▸ Your instructions: Your answer should consist only of the lines from the line containing "Page size: 1241x1754." through the last line below, each repeated exactly.

▸ Task data:
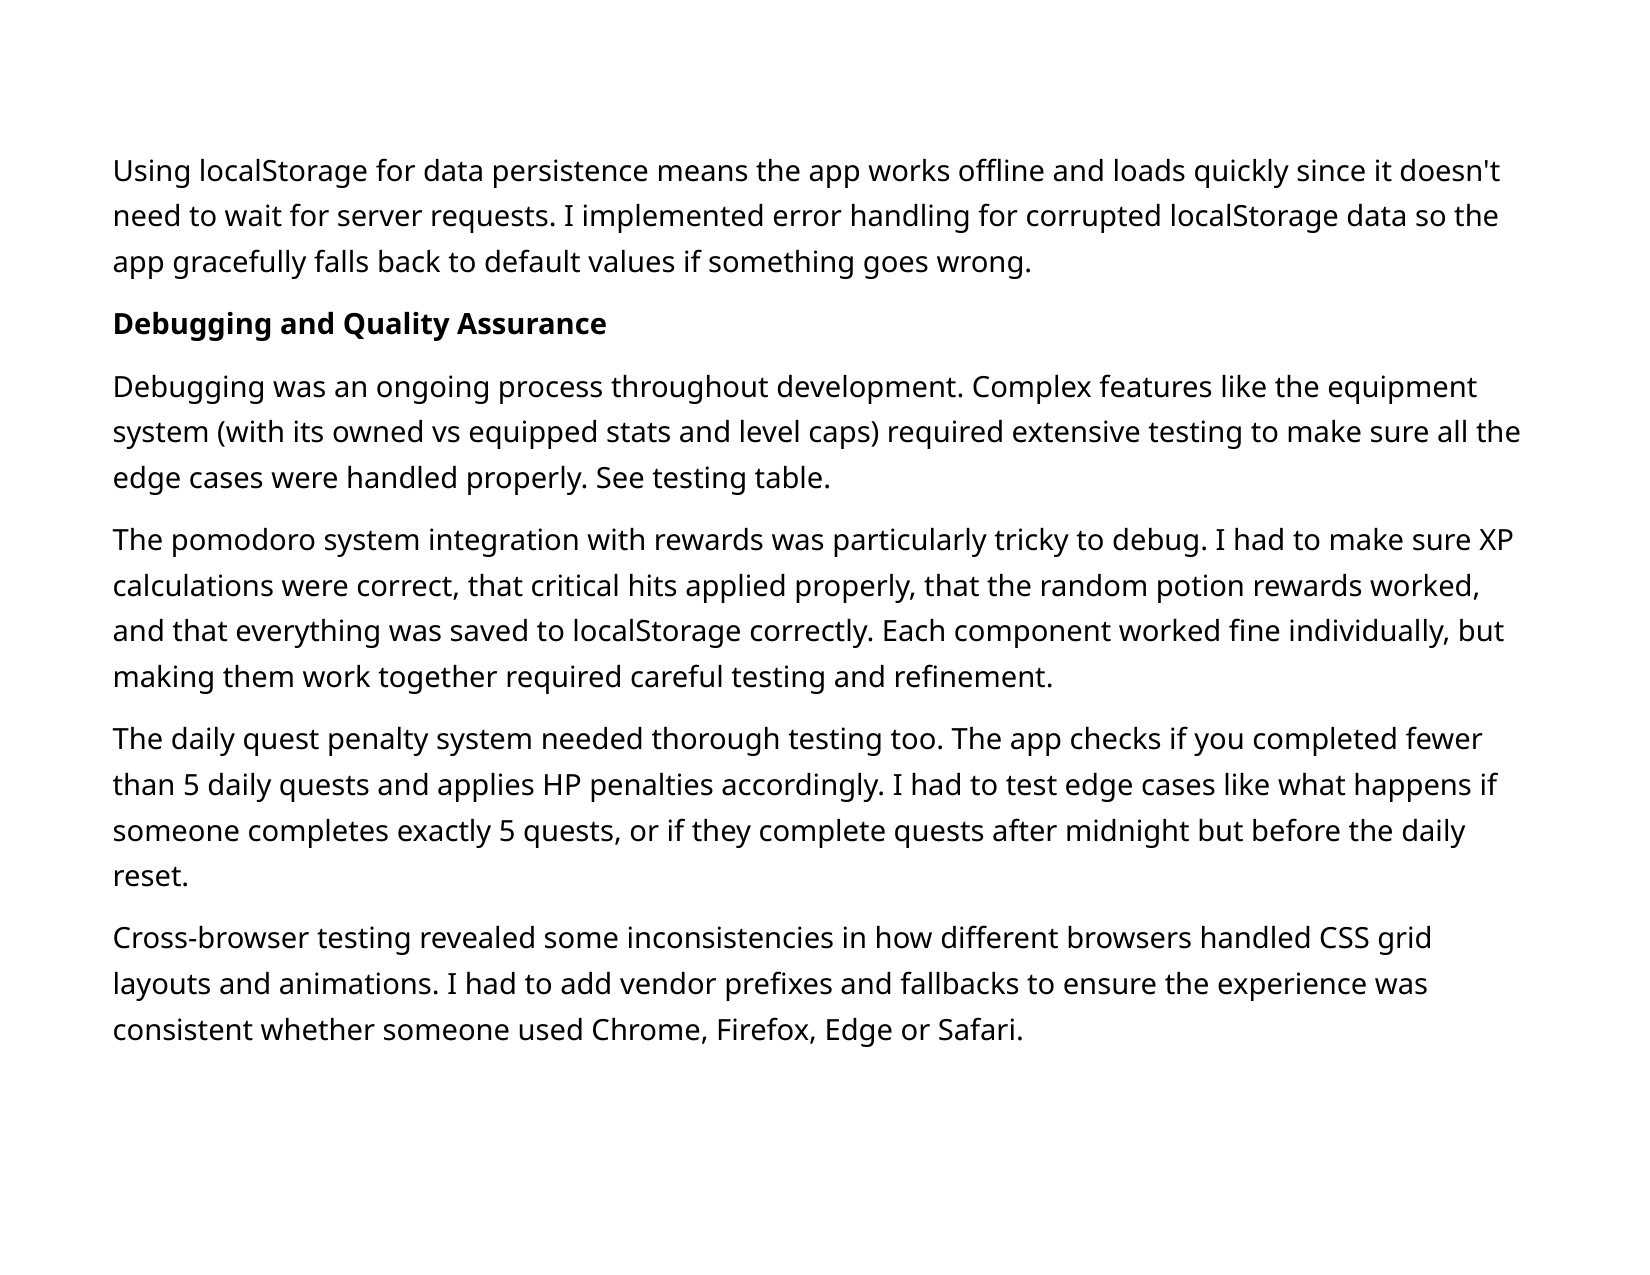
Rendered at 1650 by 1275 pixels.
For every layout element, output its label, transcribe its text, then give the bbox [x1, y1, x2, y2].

text Debugging and Quality Assurance [112, 303, 1537, 343]
text The daily quest penalty system needed thorough testing too. The app checks if you completed fewer than 5 daily quests and applies HP penalties accordingly. I had to test edge cases like what happens if someone completes exactly 5 quests, or if they complete quests after midnight but before the daily reset. [112, 718, 1537, 895]
text Cross-browser testing revealed some inconsistencies in how different browsers handled CSS grid layouts and animations. I had to add vendor prefixes and fallbacks to ensure the experience was consistent whether someone used Chrome, Firefox, Edge or Safari. [112, 918, 1537, 1049]
text Using localStorage for data persistence means the app works offline and loads quickly since it doesn't need to wait for server requests. I implemented error handling for corrupted localStorage data so the app gracefully falls back to default values if something goes wrong. [112, 150, 1537, 281]
text Debugging was an ongoing process throughout development. Complex features like the equipment system (with its owned vs equipped stats and level caps) required extensive testing to make sure all the edge cases were handled properly. See testing table. [112, 366, 1537, 497]
text The pomodoro system integration with rewards was particularly tricky to debug. I had to make sure XP calculations were correct, that critical hits applied properly, that the random potion rewards worked, and that everything was saved to localStorage correctly. Each component worked fine individually, but making them work together required careful testing and refinement. [112, 519, 1537, 696]
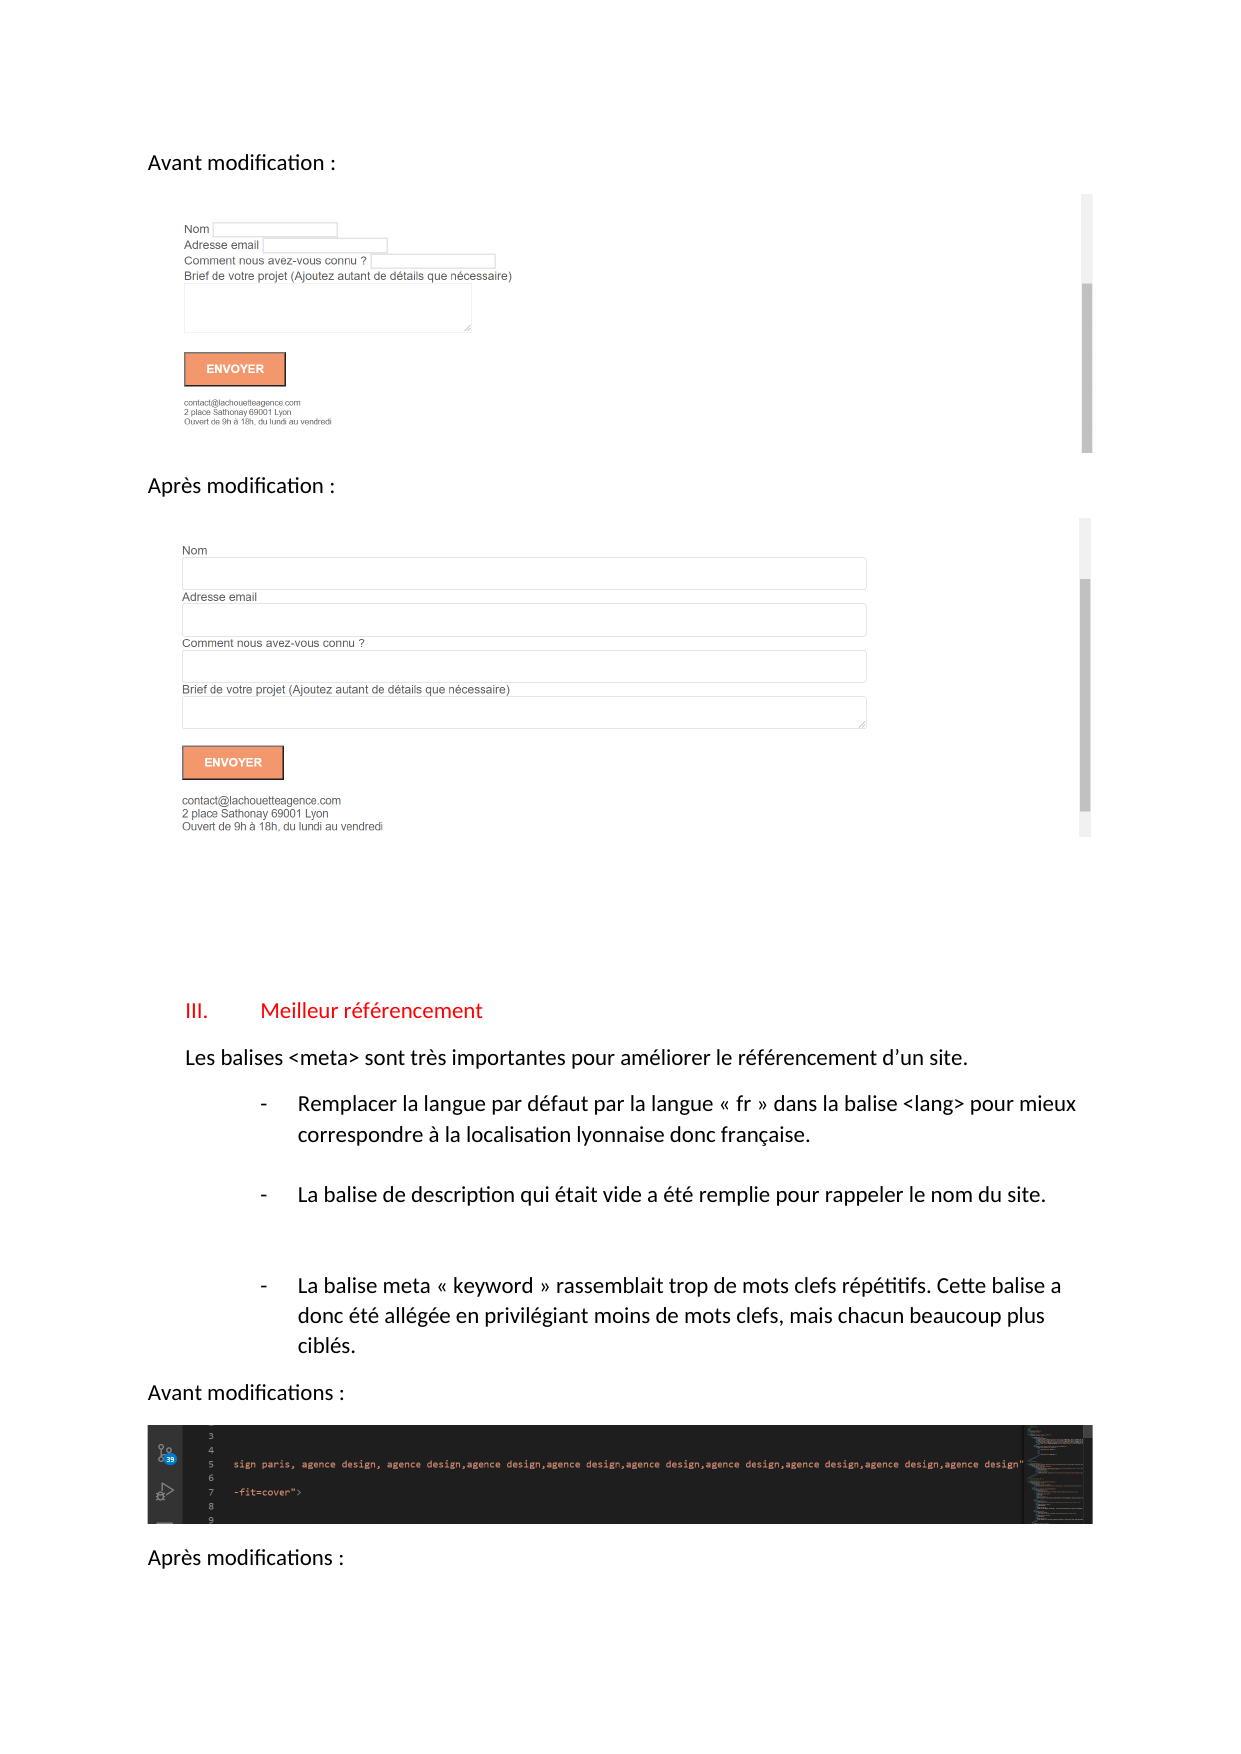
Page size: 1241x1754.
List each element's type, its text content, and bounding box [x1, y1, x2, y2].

▸ Response:
Page size: 1241x1754.
List each element's type, its text content, and bounding box [x1, y1, x2, y2].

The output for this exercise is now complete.